The batch job scheduling system implemented on this system uses SLURM. SLURM is responsible for resource management, job scheduling, and monitoring. 

Fairshare Scheduling Policy

We implement the SLURM Fairshare feature to provide a fair utilization of the available resources.  This is accomplished by allowing historical resource utilization information to be incorporated into job feasibility and priority decisions. This is normally the most significant component of a job's priority, which ultimately defines the position of the job on a queue. We do not use a FIFO (First-In-First-Out) scheduler.  Your jobs' priority will be determined by your utilization over the past seven days (sliding window), with high utilization resulting in lower priority for new jobs.

Backfill Scheduling Policy

This is a scheduling optimization which allows SLURM to make better use of available resources by running jobs out of order.
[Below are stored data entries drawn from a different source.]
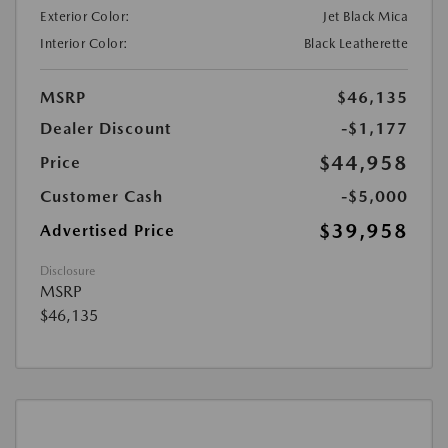
Exterior Color:
Jet Black Mica
Interior Color:
Black Leatherette
MSRP
$46,135
Dealer Discount
-$1,177
$44,958
Price
Customer Cash
-$5,000
$39,958
Advertised Price
Disclosure
MSRP
$46,135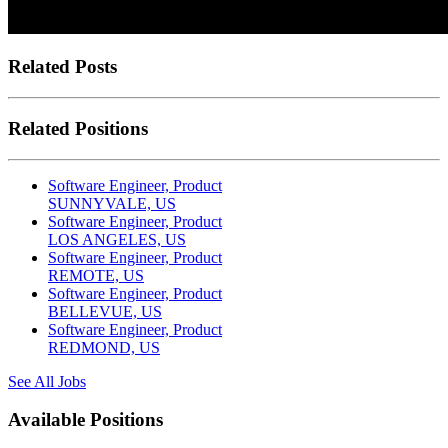
Related Posts
Related Positions
Software Engineer, Product
SUNNYVALE, US
Software Engineer, Product
LOS ANGELES, US
Software Engineer, Product
REMOTE, US
Software Engineer, Product
BELLEVUE, US
Software Engineer, Product
REDMOND, US
See All Jobs
Available Positions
Using job data such as walltime and resources requested, the scheduler can start other, lower-priority jobs so long as they do not delay the highest priority jobs.  Because of the way it works, essentially filling in holes in node space, backfill tends to favor smaller and shorter running jobs more than larger and longer running ones.

Accurate Walltime Improves Scheduling of Jobs

It is important to specify an accurate walltime for your job in your SLURM submission script.  Selecting the default walltime for jobs that are known to run for less time may result in the job being delayed by the scheduler due to an overestimation of the time the job needs to run.

Automatic Queue Routing

Each of our compute resources has a pre-defined default queue.  If you submit your job without specifying a queue, your job will be automatically routed to the default queue.  Therefore, be aware of which queue you intend for the job to run in and specify this queue in your SLURM batch script.